Longitudinal associations between depressive symptoms and clinical factors in ankylosing spondylitis patients: analysis from an observational cohort.

机构信息

Division of Rheumatology, Department of Internal Medicine, McGovern Medical School, University of Texas Health Science Center at Houston, 6431 Fannin MSB 5.270, Houston, TX, 77030, USA.

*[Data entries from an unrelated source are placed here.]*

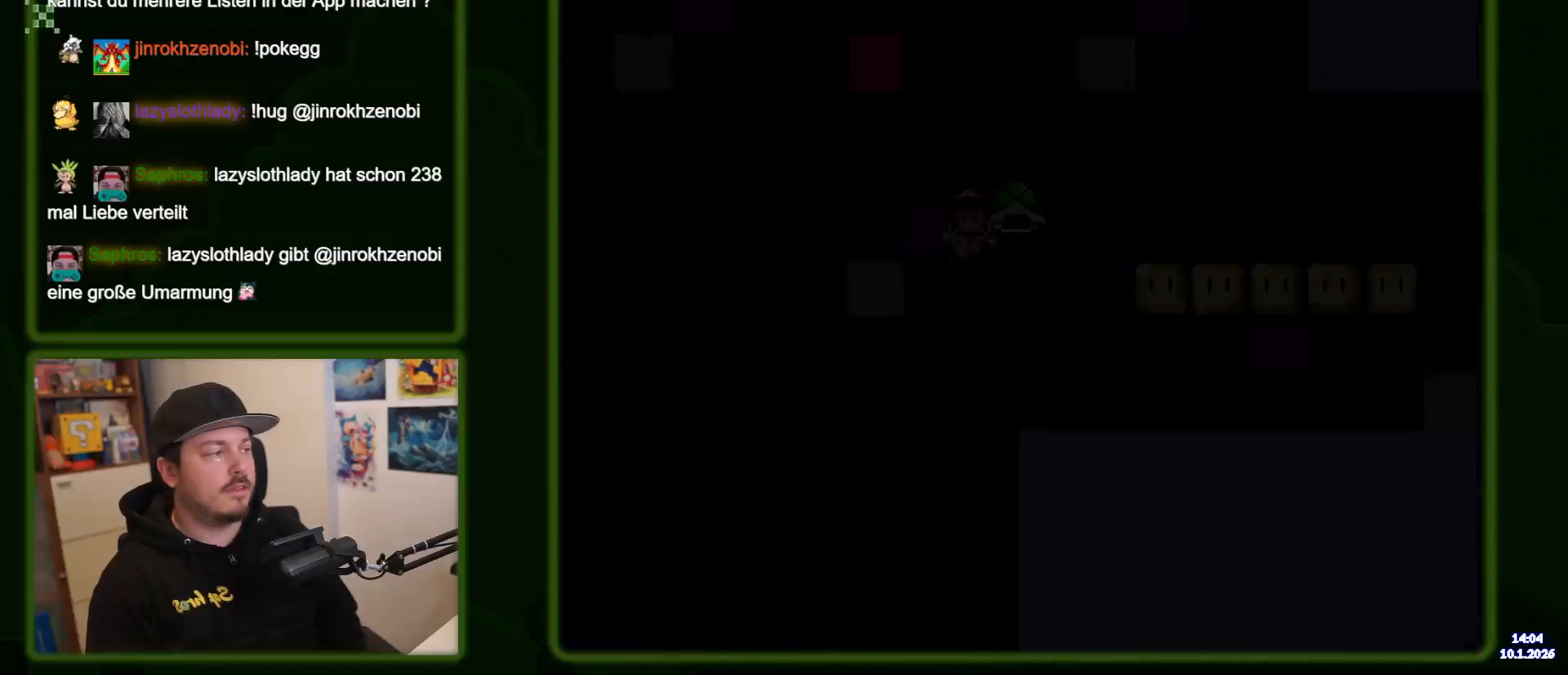
{"dt_ms": 500, "buttons": ["X"]}
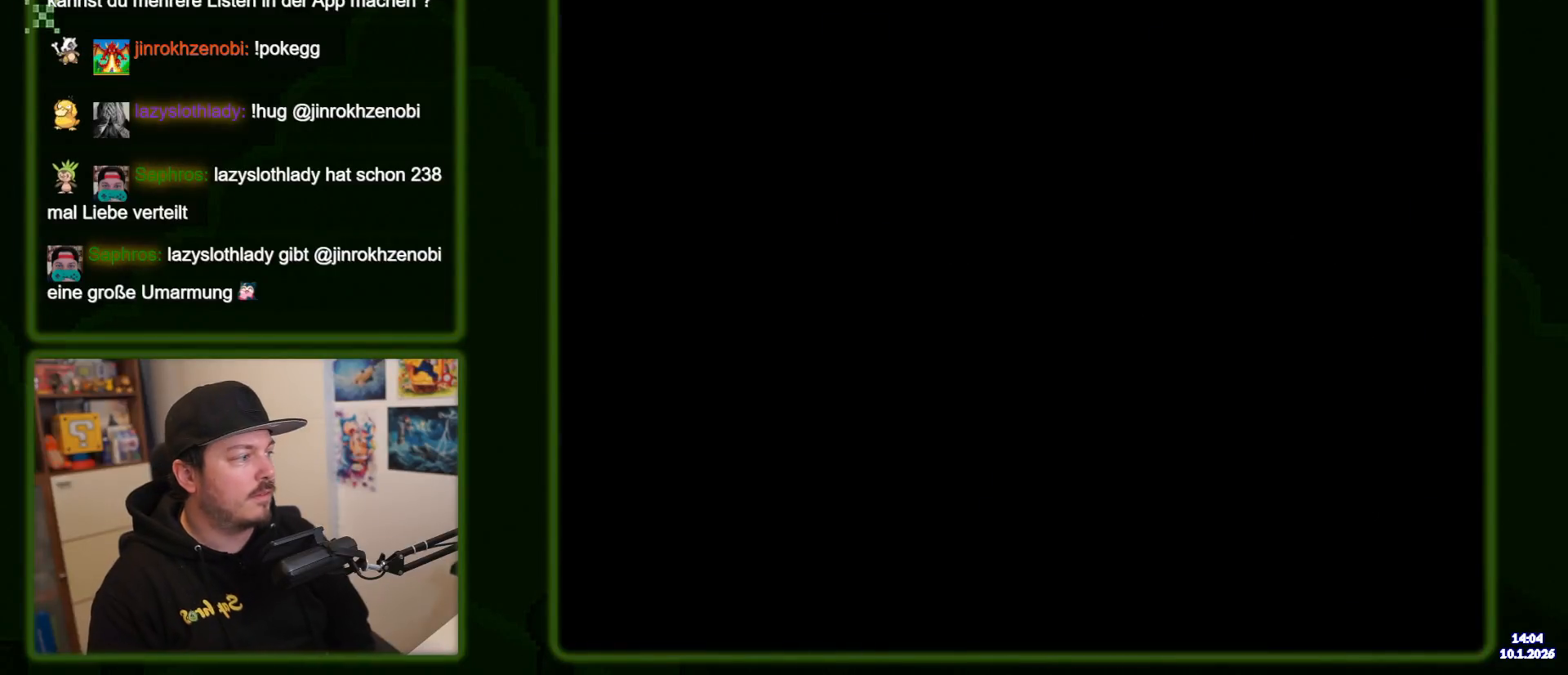
{"dt_ms": 500, "buttons": ["X"], "events": []}
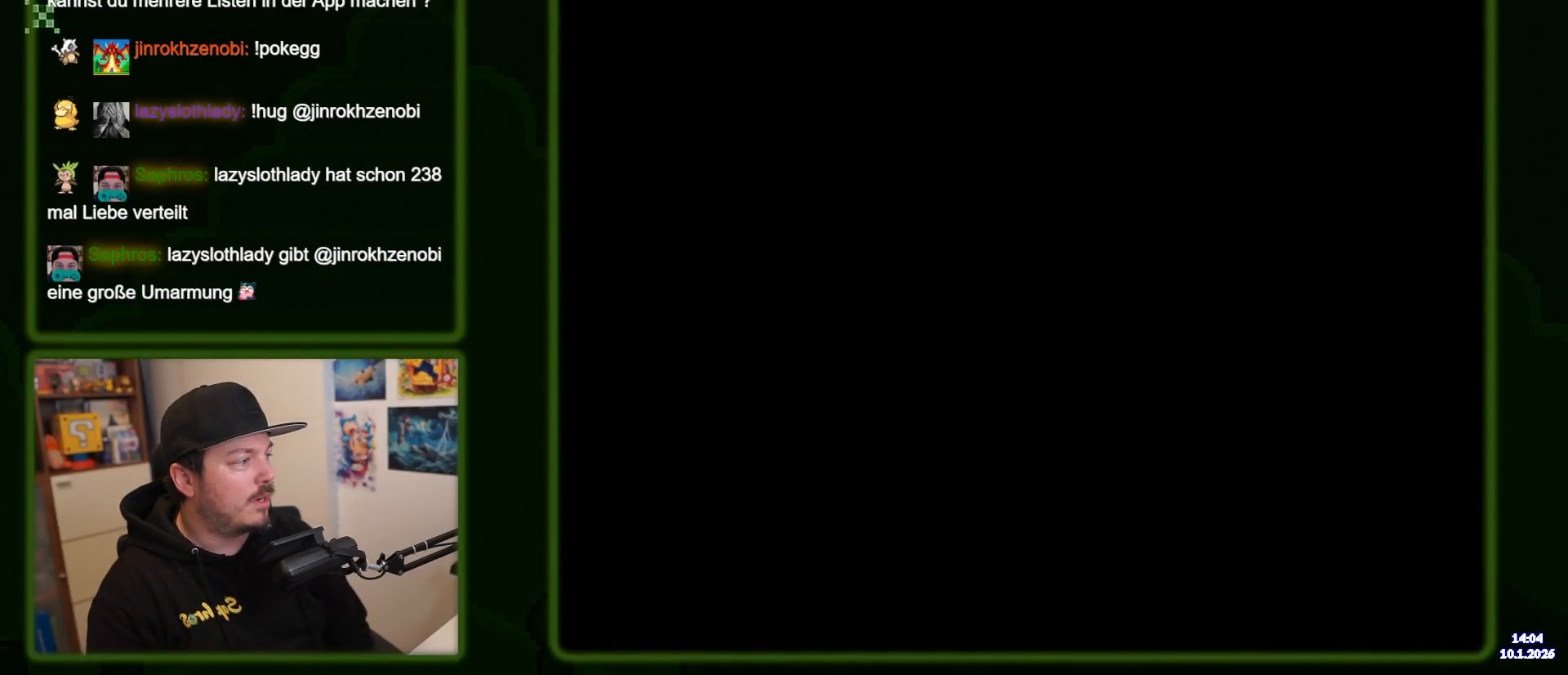
{"dt_ms": 500, "buttons": ["X"], "events": []}
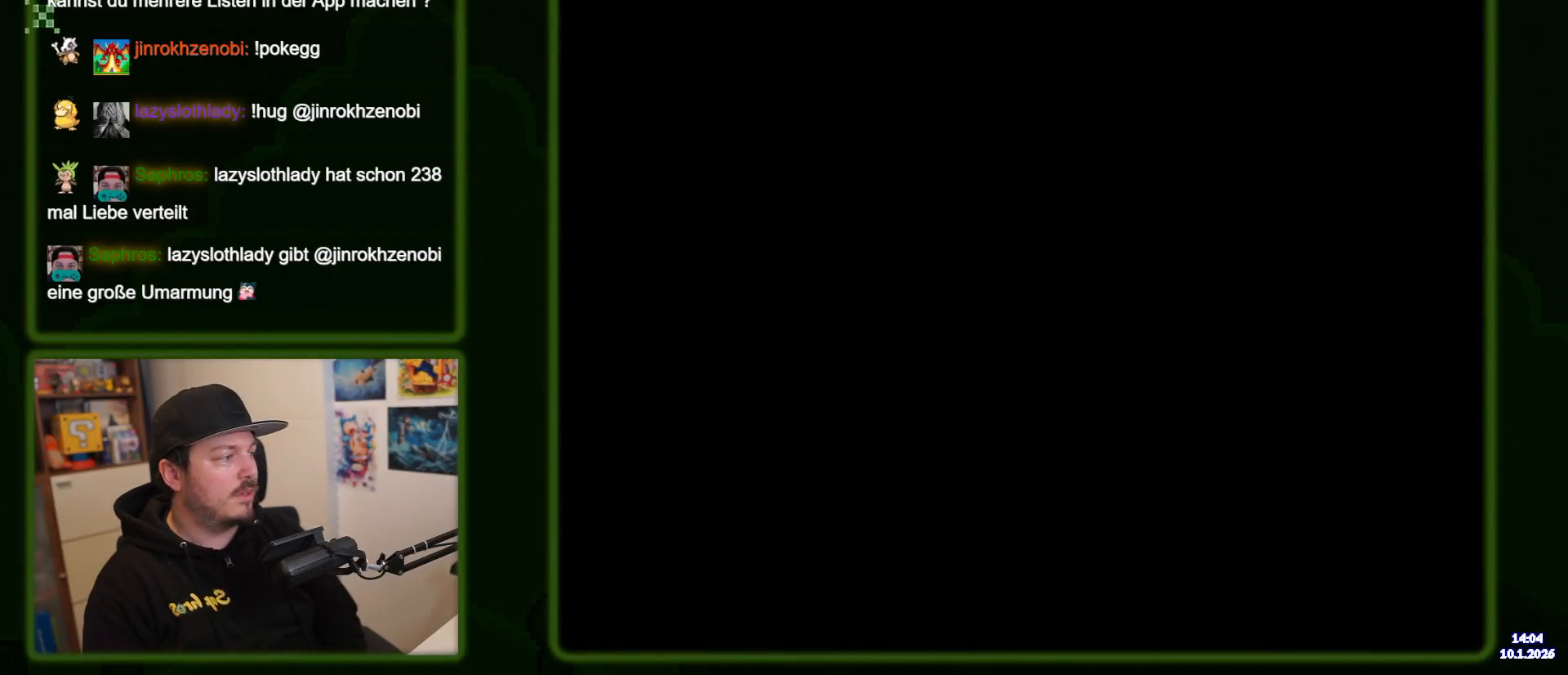
{"dt_ms": 500, "buttons": ["X"]}
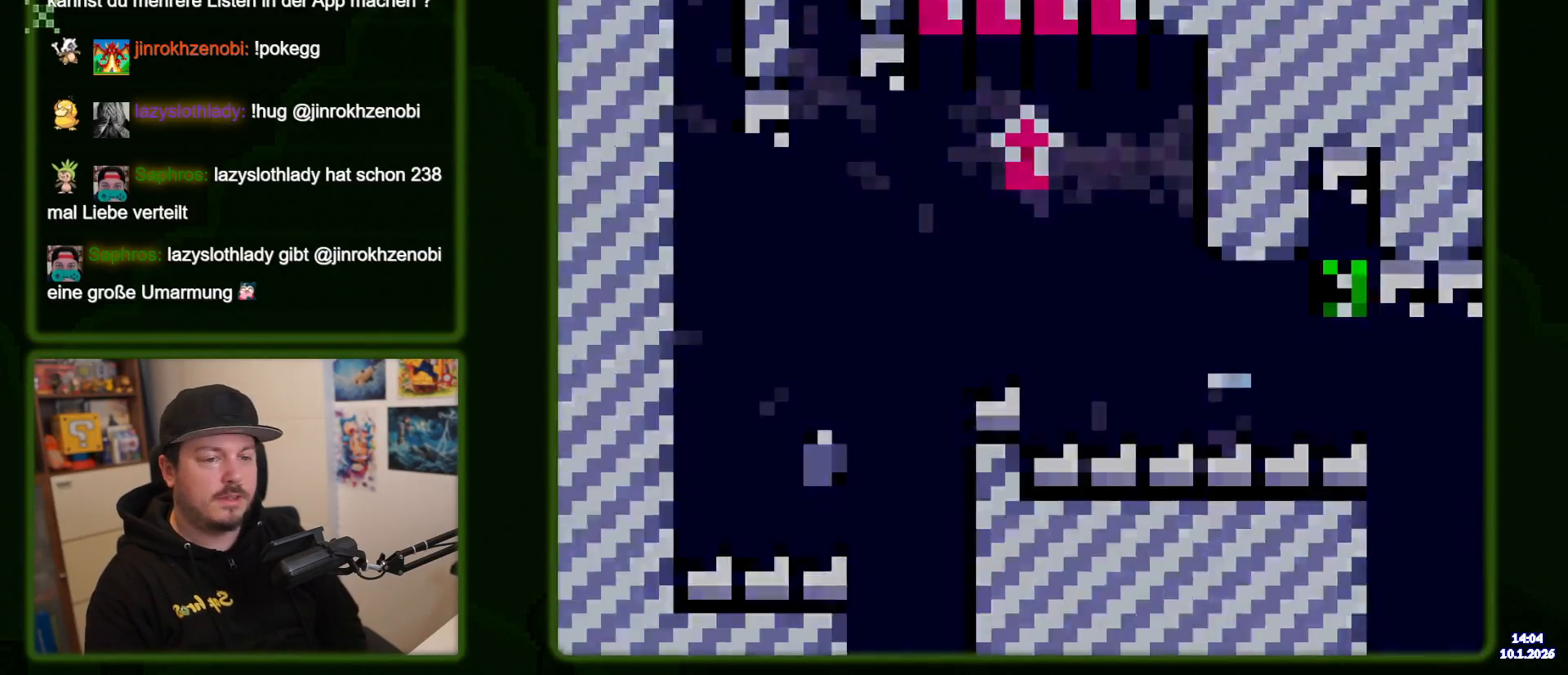
{"dt_ms": 500, "buttons": ["X"], "events": []}
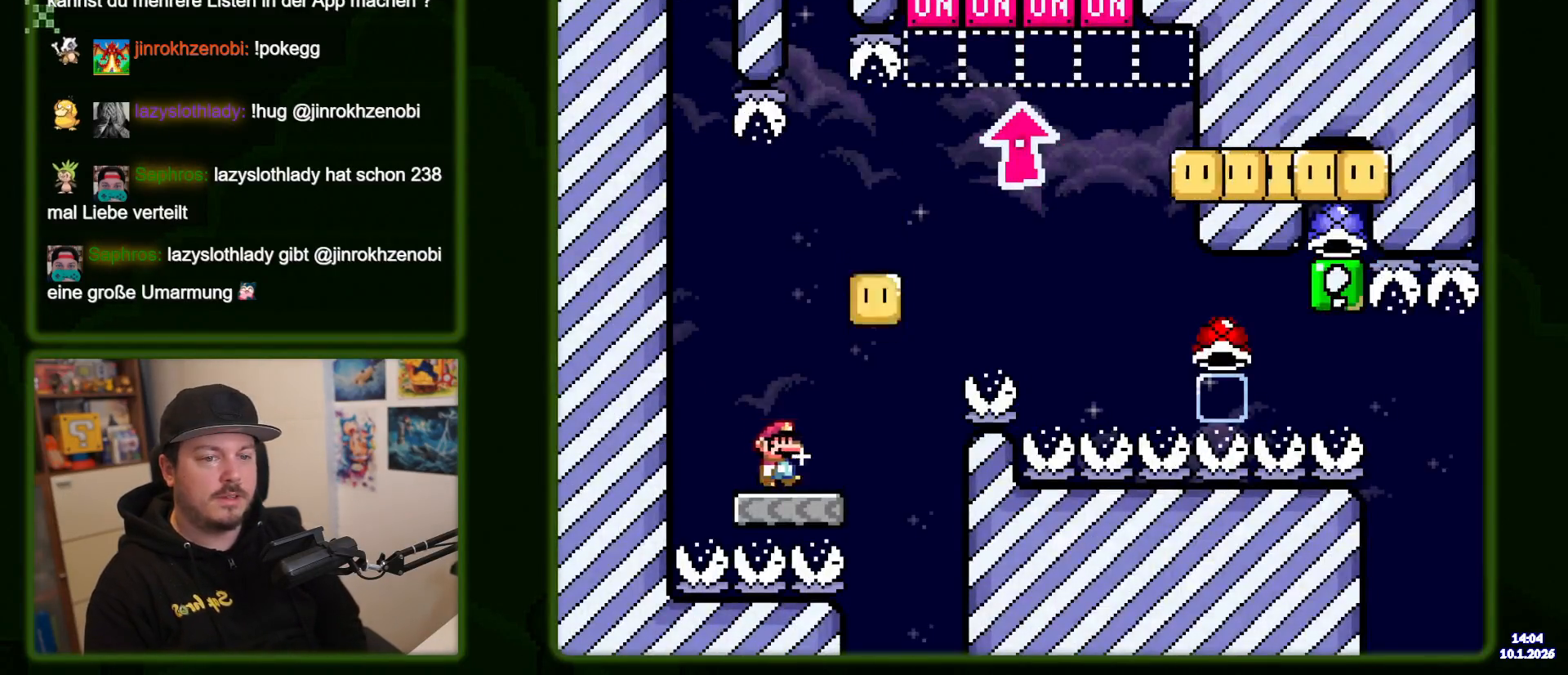
{"dt_ms": 500, "buttons": ["X"], "events": [[116, "X", "up"], [166, "X", "down"]]}
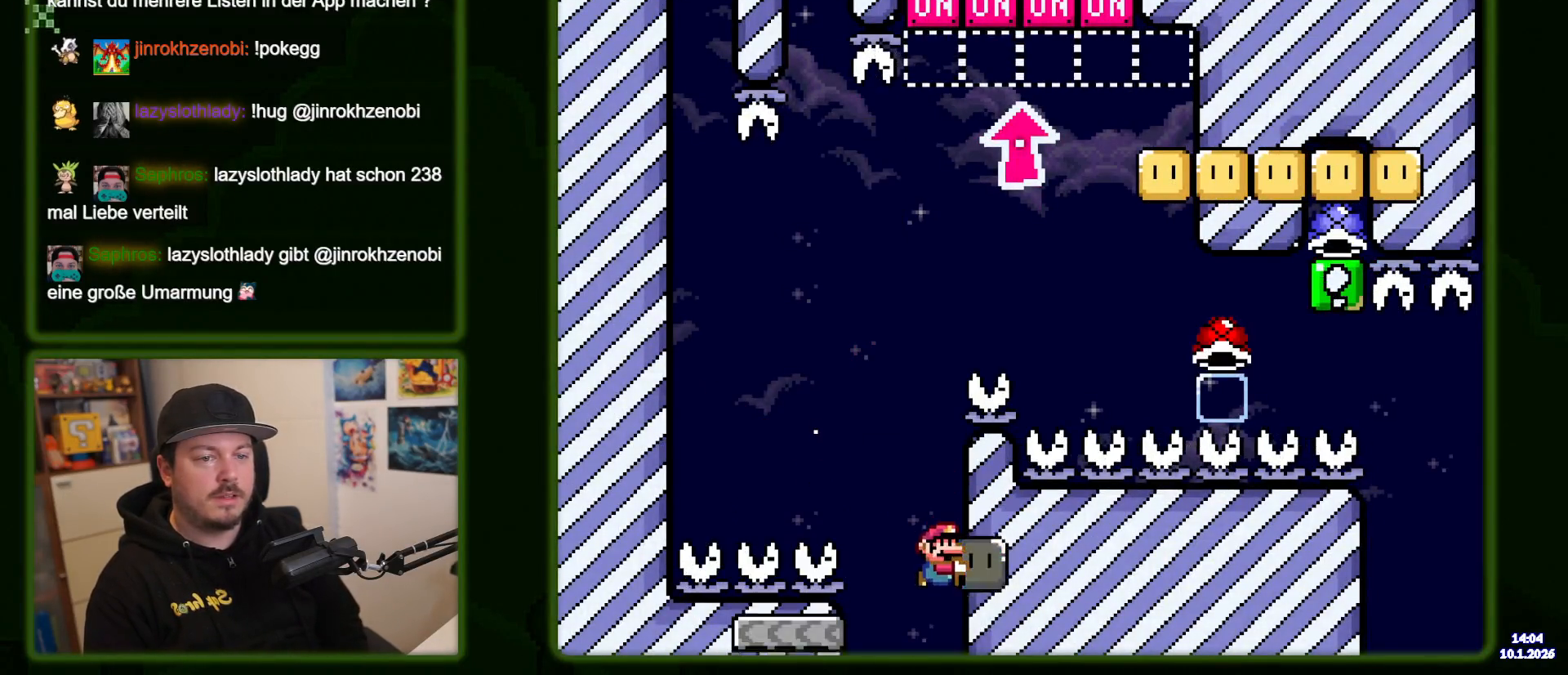
{"dt_ms": 500, "buttons": [], "events": [[116, "X", "up"]]}
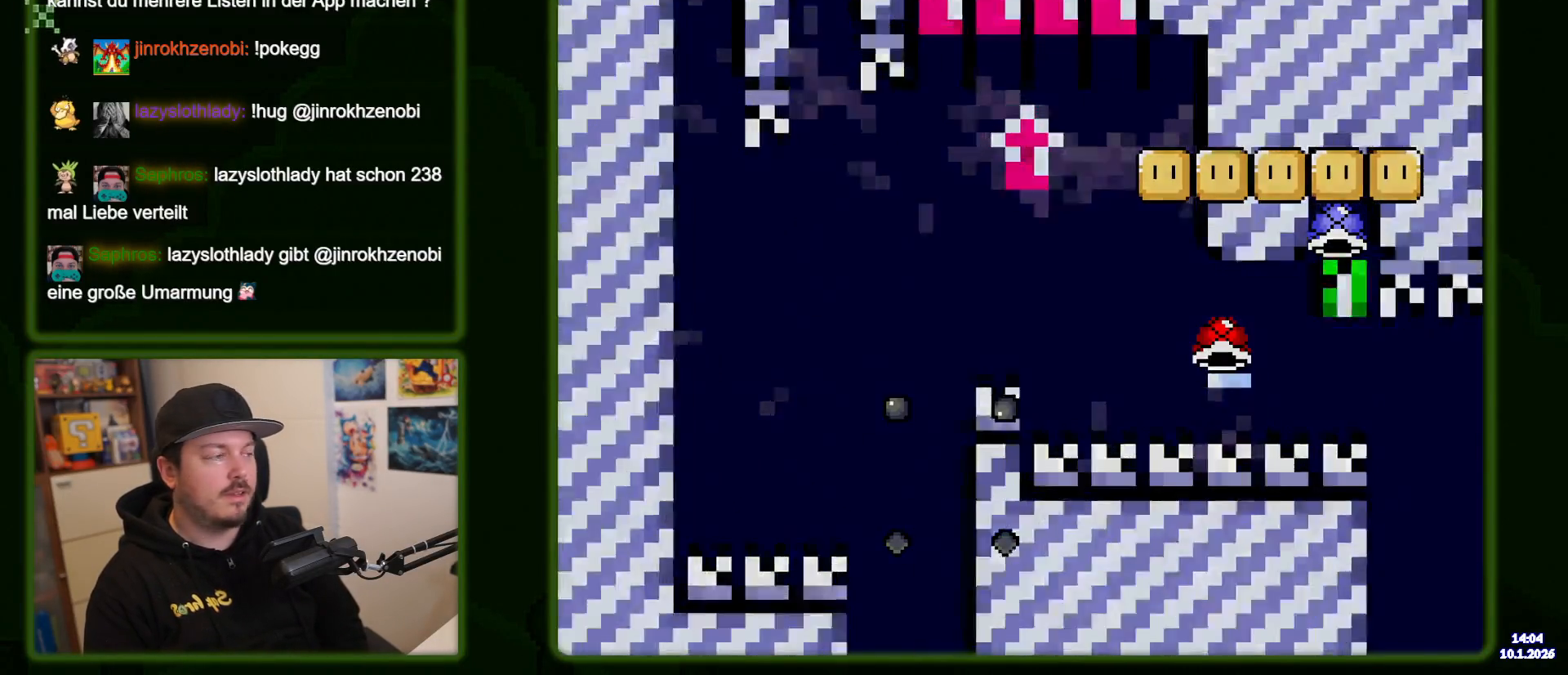
{"dt_ms": 500, "buttons": [], "events": []}
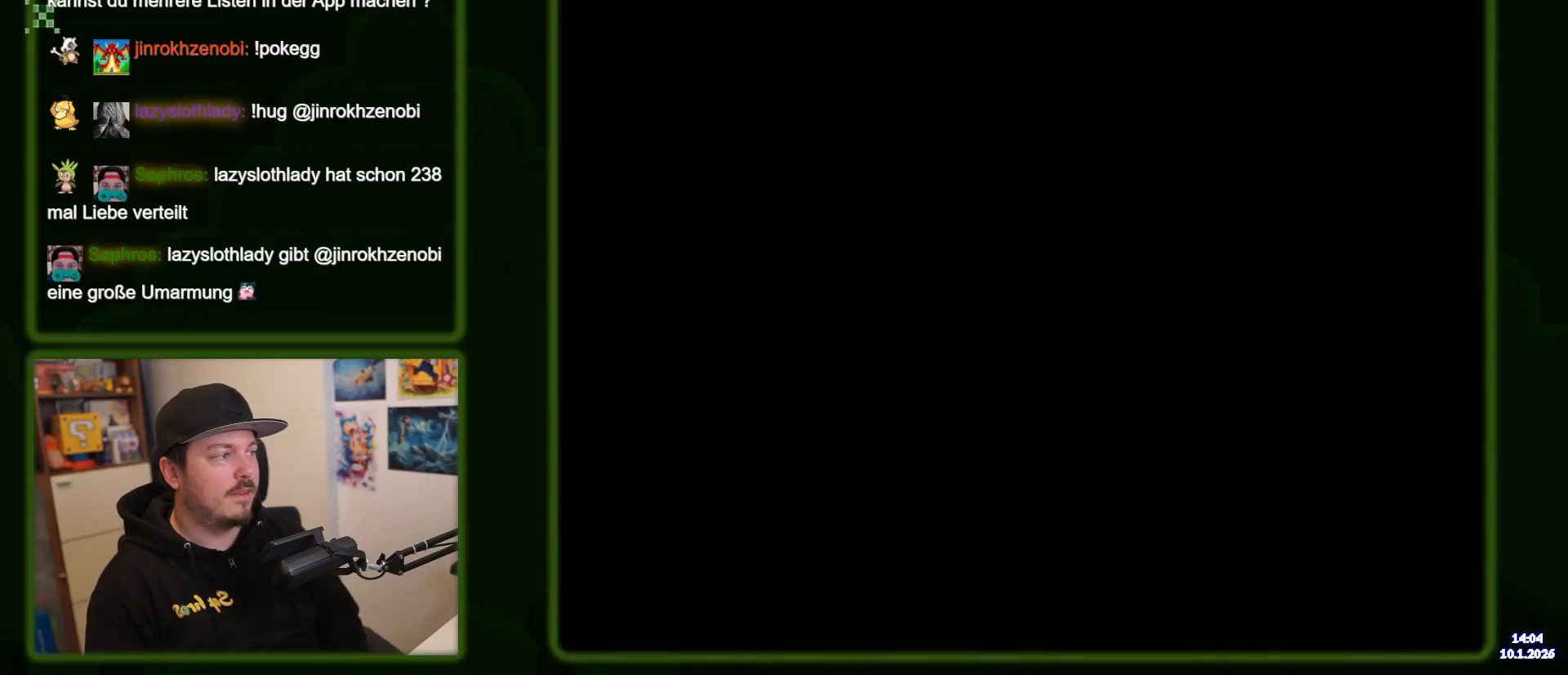
{"dt_ms": 500, "buttons": ["X"], "events": [[366, "X", "down"]]}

Division of Clinical and Translational Sciences, Department of Internal Medicine, McGovern Medical School, University of Texas Health Science Center at Houston, Houston, TX, USA.

出版信息

Rheumatol Int. 2020 Jul;40(7):1053-1061. doi: 10.1007/s00296-020-04544-1. Epub 2020 Mar 12.

Abstract

OBJECTIVES

Although cross-sectional studies have shown that ankylosing spondylitis-specific factors correlate with depressive symptom severity, the association of these factors over time is unresolved. We examined the demographic and clinical factors associated with longitudinal depressive symptom severity in AS patients.

METHODS

We analyzed sociodemographic, clinical, behavioral and medication data from 991 patients from the Prospective Study of Outcomes in Ankylosing spondylitis cohort, and measured depression severity with the Center for Epidemiological Studies Depression (CES-D) Scale administered at approximately 6-month visit intervals. Multivariable longitudinal negative binomial regression models were conducted using generalized estimating equation modeling to assess the demographic, clinical, and medication-related factors associated with depression severity by CES-D scores over time.

RESULTS

The median baseline CES-D score (possible range 0-60) was 10.0 (interquartile range = 5, 17). In longitudinal multivariable analyses, higher CES-D scores were associated with longitudinal smoking, greater functional impairment, greater disease activity, self-reported depression, and poor global health scores. Marital status (e.g., being married) was associated with lower CES-D. Adjusted mean CES-D scores in our model decreased over time, with a significant interaction between time and gender observed.

CONCLUSION

This study identified longitudinal clinical factors such as greater disease activity, greater functional impairment, and poor global health to be associated with longitudinal depression severity. These factors are potentially modifiable and may help manage depressive symptoms in AS.

摘要

目的

尽管横断面研究表明强直性脊柱炎特异性因素与抑郁症状严重程度相关,但这些因素随时间的关联尚未解决。我们研究了与 AS 患者纵向抑郁症状严重程度相关的人口统计学和临床因素。

方法

我们分析了来自前瞻性强直性脊柱炎结局研究队列的 991 名患者的社会人口统计学、临床、行为和药物数据,并使用在大约 6 个月访视间隔进行的流行病学研究中心抑郁量表(CES-D)评估抑郁严重程度。使用广义估计方程模型进行多变量纵向负二项回归模型,以评估与 CES-D 评分随时间变化相关的人口统计学、临床和药物相关因素与抑郁严重程度的关系。

结果

基线 CES-D 评分的中位数(可能范围 0-60)为 10.0(四分位距=5,17)。在纵向多变量分析中,较高的 CES-D 评分与纵向吸烟、更大的功能障碍、更大的疾病活动度、自我报告的抑郁和较差的总体健康评分相关。婚姻状况(如已婚)与 CES-D 评分较低相关。我们模型中的调整后 CES-D 评分随时间降低,并且观察到时间和性别之间存在显著交互作用。

结论

本研究确定了一些纵向临床因素,如更大的疾病活动度、更大的功能障碍和较差的总体健康,与纵向抑郁症状严重程度相关。这些因素可能是可改变的,有助于管理 AS 中的抑郁症状。